Les robots vont-ils remplacer les artistes ?

24/11/2014 |
A la BBC, Artie le robot chantant (Capture d’écran)

Sur la BBC, un androïde interprète “Singin’ in the Rain”, pendant qu’au festival Automne en Normandie une troupe franco-japonaise donne le rôle principal à un robot. Après leur avoir piqué leur boulot dans les usines et bientôt dans les bureaux, les robots vont-ils chasser les humains des scènes ?

Les yeux mi-clos, le robot Artie, debout devant des invités hésitant entre la moquerie et la fascination, hoche la tête avec un air inspiré. Il y a quelques jours, sur le plateau de la BBC, il donnait son interprétation de Singin’ in the Rain. Sans être bluffant, le robot chante correctement, mais ne danse pas encore comme Gene Kelly.

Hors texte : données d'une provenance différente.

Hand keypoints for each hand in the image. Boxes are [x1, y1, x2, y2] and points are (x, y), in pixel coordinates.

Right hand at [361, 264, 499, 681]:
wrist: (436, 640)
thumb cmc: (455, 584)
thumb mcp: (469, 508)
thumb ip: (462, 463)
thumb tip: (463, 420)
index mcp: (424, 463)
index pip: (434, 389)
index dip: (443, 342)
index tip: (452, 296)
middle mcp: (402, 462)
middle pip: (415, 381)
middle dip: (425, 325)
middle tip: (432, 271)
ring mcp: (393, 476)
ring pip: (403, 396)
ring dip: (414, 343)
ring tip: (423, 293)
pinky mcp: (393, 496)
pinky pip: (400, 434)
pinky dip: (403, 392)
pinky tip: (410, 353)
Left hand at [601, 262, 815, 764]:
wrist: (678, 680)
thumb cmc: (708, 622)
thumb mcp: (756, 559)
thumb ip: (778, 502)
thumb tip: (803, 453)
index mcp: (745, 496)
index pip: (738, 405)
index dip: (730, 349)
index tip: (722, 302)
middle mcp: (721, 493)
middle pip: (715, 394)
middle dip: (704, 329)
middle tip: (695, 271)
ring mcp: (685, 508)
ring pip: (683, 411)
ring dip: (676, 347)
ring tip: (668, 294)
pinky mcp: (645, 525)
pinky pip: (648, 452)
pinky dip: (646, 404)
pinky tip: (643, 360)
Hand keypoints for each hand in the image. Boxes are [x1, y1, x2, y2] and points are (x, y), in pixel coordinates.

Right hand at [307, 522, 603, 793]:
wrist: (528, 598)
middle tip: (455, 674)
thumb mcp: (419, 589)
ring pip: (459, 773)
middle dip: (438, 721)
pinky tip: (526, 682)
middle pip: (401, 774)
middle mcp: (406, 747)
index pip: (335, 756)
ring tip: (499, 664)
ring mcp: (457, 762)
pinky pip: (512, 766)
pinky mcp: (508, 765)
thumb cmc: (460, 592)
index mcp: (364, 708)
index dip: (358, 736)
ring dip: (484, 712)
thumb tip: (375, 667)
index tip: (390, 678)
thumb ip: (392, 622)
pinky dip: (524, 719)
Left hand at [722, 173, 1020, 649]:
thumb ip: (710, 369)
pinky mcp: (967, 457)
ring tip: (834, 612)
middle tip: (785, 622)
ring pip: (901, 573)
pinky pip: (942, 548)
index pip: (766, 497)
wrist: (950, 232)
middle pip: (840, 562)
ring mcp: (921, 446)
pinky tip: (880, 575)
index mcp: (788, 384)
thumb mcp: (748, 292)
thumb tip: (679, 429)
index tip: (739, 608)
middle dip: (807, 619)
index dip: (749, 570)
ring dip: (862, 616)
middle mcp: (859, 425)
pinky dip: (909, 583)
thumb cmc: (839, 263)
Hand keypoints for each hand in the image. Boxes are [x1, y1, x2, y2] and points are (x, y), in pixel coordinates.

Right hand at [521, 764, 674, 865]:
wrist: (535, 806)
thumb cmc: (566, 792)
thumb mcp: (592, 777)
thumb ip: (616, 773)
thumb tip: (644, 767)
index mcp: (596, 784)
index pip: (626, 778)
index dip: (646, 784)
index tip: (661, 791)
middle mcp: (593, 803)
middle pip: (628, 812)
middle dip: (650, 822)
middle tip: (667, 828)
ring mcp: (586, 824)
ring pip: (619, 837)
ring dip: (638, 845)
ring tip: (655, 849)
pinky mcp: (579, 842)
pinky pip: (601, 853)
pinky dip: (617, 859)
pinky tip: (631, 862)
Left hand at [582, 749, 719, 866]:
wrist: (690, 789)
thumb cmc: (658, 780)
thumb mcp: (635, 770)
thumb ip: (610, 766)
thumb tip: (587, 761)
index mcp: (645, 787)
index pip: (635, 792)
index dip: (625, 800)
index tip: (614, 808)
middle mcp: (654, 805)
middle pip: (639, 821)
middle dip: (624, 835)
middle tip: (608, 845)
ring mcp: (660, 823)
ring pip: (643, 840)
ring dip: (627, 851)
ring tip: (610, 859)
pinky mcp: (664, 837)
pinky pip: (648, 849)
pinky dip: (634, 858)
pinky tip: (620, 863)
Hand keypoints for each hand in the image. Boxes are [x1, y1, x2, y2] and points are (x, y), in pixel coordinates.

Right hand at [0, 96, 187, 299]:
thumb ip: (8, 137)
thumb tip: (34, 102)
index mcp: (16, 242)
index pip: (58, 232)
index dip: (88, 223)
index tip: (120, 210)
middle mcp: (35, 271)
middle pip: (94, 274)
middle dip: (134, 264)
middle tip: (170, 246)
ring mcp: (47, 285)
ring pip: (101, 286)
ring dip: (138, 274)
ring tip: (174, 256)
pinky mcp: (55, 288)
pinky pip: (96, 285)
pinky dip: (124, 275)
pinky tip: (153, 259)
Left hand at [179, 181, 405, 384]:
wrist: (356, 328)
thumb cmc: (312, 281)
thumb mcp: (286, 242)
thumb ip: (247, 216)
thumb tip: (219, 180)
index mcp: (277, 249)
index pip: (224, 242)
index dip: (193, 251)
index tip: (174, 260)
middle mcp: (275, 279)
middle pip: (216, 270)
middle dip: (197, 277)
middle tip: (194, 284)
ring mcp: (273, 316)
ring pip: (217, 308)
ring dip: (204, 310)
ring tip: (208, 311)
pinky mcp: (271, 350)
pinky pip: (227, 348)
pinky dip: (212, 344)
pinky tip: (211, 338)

Mis au point par la société britannique Engineered Arts, il fait partie de la gamme des RoboThespians conçus pour interagir avec les humains et les divertir. Ainsi, les yeux ont été particulièrement fignolés pour leur permettre d’exprimer des “émotions”. Ils chantent donc, et racontent même des blagues ! Une entreprise japonaise, voici quelques mois, avait elle aussi proposé son robot humoriste, répondant au nom de Kobian. Le procédé est balbutiant. Le Kobian en question se produit sur internet et son niveau humoristique dépasse à peine celui d’un gamin espiègle ou d’un ivrogne adepte de contrepèterie.

Kafka en cyborg

Plus subtil, le metteur en scène Oriza Hirata propose une adaptation de La Métamorphose de Kafka, dans laquelle Gregor se réveille, non pas transformé en cafard, mais en robot. Allongé dans son lit, au centre de la scène, le visage de ce qu’il faut bien appeler un robot-comédien est capable d’exprimer certaines émotions programmées, de rire, de sourire et, bien entendu, de déclamer ses répliques enregistrées.

Comme chez Kafka, cet androïde, pareil au cafard, interroge l’identité, la différence, etc. Souvenons-nous aussi du cas des robots-écrivains, déjà évoqués dans cette rubrique. Pathétique tentative. Mais tous ces robots-artistes représentent-ils les prémices d’une nouvelle histoire de l’art ?

Heureusement, si Artie, le robot chantant, n’a rien à envier à une Lara Fabian, il est encore loin, pour l’instant, d’égaler la profondeur artistique d’un Robert Plant ou d’un David Bowie, pour ne citer qu’eux. Mais les progrès techniques aidant, peut-être assisterons-nous bientôt au concert d’un robot incroyablement talentueux. Pleurerons-nous devant la magnifique interprétation de Cyrano d’un androïde au long nez ? Rirons-nous au stand-up d’un Kobian amélioré qui pointe maintenant si bien les déconvenues de la vie quotidienne ?

La vie d’artiste humain – c’est connu – compte bien trop de désespoir et de pénibles angoisses. On aura vite fait de nous débarrasser de cette tâche ingrate, comme on l’a fait du travail à l’usine. “Prenez l’art et divertissez-nous !” Alors, fatalement, c’est l’évidente conséquence, nous leur laisserons définir les nouvelles visions du monde. En découvrant l’art, les robots accrocheront à leur arc la dernière corde qui leur manquait : l’inutilité. Les rôles inversés, nous ne vaudrons pas mieux qu’une machine.